Do word by word subtitle-audio sync
The usual subtitles files, such as .srt, do a line by line sync - meaning the subtitles appear when the person starts talking, says a few words, then the line disappears and a new one appears, etc.
00:02:17,440 –> 00:02:20,375
Senator, we're making
our final approach into Coruscant.
In this .srt example, at minute 2, second 17 those two lines of text appear and then they disappear at 2:20.
The task is to tag each individual word as is being spoken. This implies audio analysis. While in principle it doesn't seem terrible hard (since you just need to distinguish between individual words for which you at least have an ordered list) keep in mind that some times subtitles don't match audio 100%. For those words that do match, you need to provide a perfect audio-subtitle sync. For those words in the subtitle files that don't appear in the audio (this is a corner, yet possible, case) add some indicator. Finally for those words in the audio that don't appear in the subtitles, add a different indicator.

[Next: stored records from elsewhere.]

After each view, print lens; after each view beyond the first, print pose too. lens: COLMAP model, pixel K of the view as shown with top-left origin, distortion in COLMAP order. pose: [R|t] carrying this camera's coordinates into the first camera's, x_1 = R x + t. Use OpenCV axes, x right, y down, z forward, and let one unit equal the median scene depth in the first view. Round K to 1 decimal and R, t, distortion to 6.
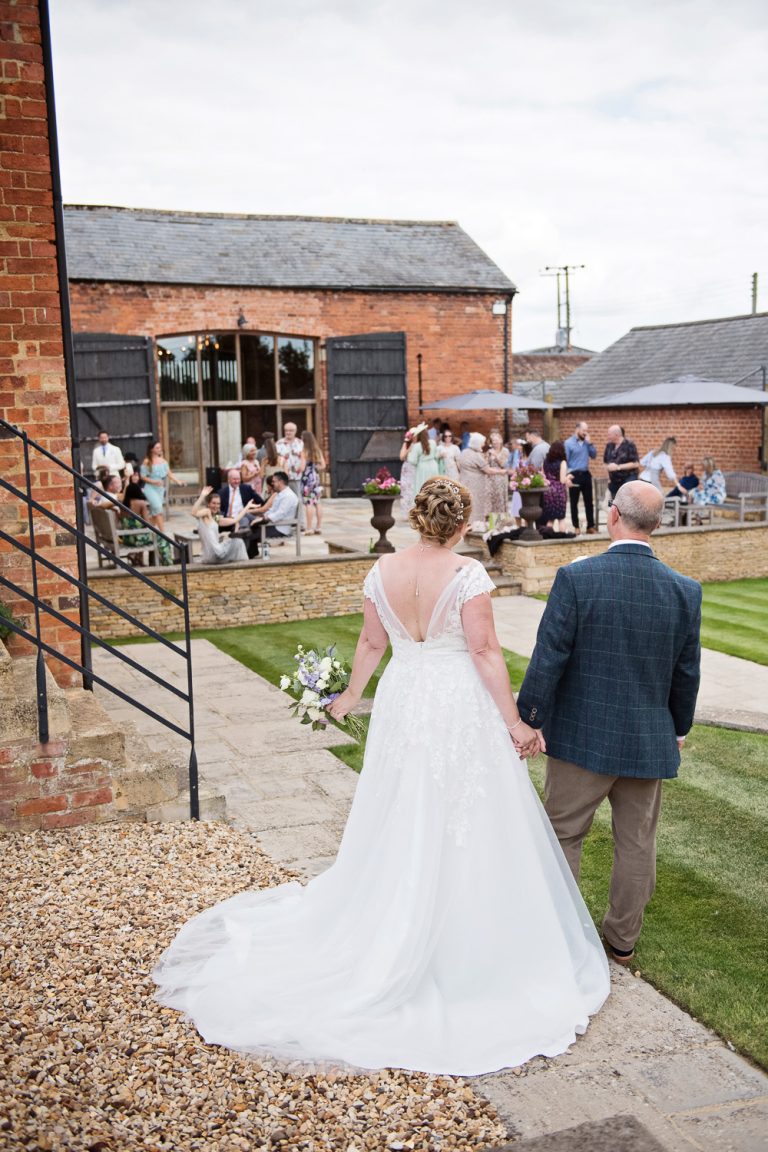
lens RADIAL K [[1144.2, 0, 384.0], [0, 1144.2, 576.0], [0, 0, 1]] dist [0.036192, -0.001932]
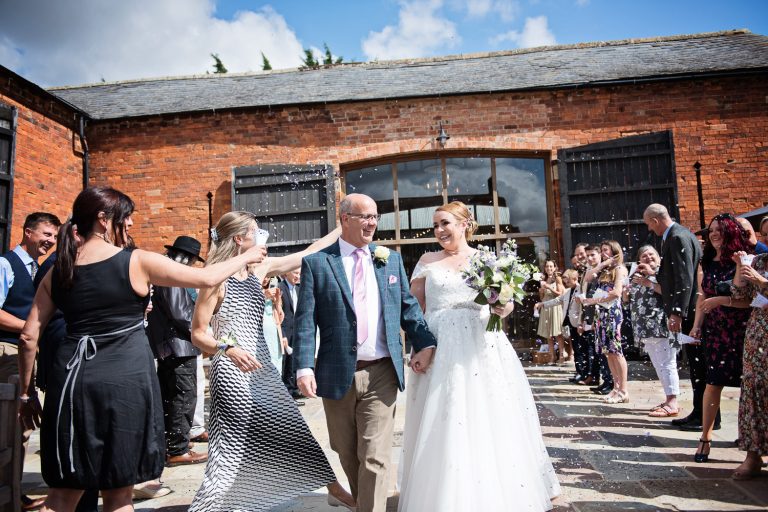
lens RADIAL K [[617.8, 0, 384.0], [0, 617.8, 256.0], [0, 0, 1]] dist [-0.014771, -0.005823]
pose [[0.880845, -0.055750, -0.470110, 0.039047], [-0.042976, 0.979524, -0.196685, -0.054649], [0.471449, 0.193452, 0.860414, 0.630499]]
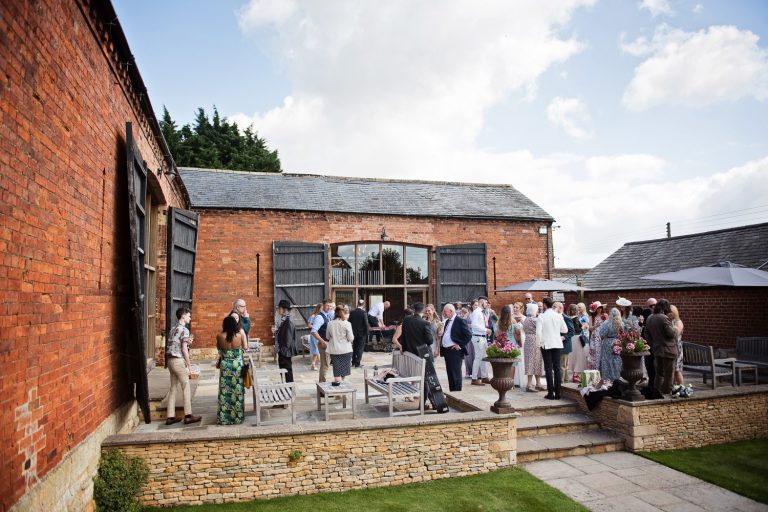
lens RADIAL K [[520.5, 0, 384.0], [0, 520.5, 256.0], [0, 0, 1]] dist [-0.050462, -0.002486]
pose [[0.991594, 0.001062, -0.129382, -0.029956], [-0.030233, 0.974187, -0.223709, -0.031995], [0.125805, 0.225740, 0.966030, 0.306870]]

Focus on the challenging parts of the project, which is the sync itself. You can assume that the subtitle format is always .srt and don't deal with additional formats, since conversion tools exists. Similarly, you can assume that the audio is a .wav file and forget about dealing with video formats. FFmpeg can deliver a raw wav from almost any stream which is more than enough.
The solution needs to work in real time, meaning that it must be possible to pipe the subtitles and audio data into your program and get the word-by-word sync'ed version has it happens. So things like double pass are out of the question.
As a suggestion, take a look at this. You don't have to use it (you can if you want), but it's worth checking out for ideas and concepts.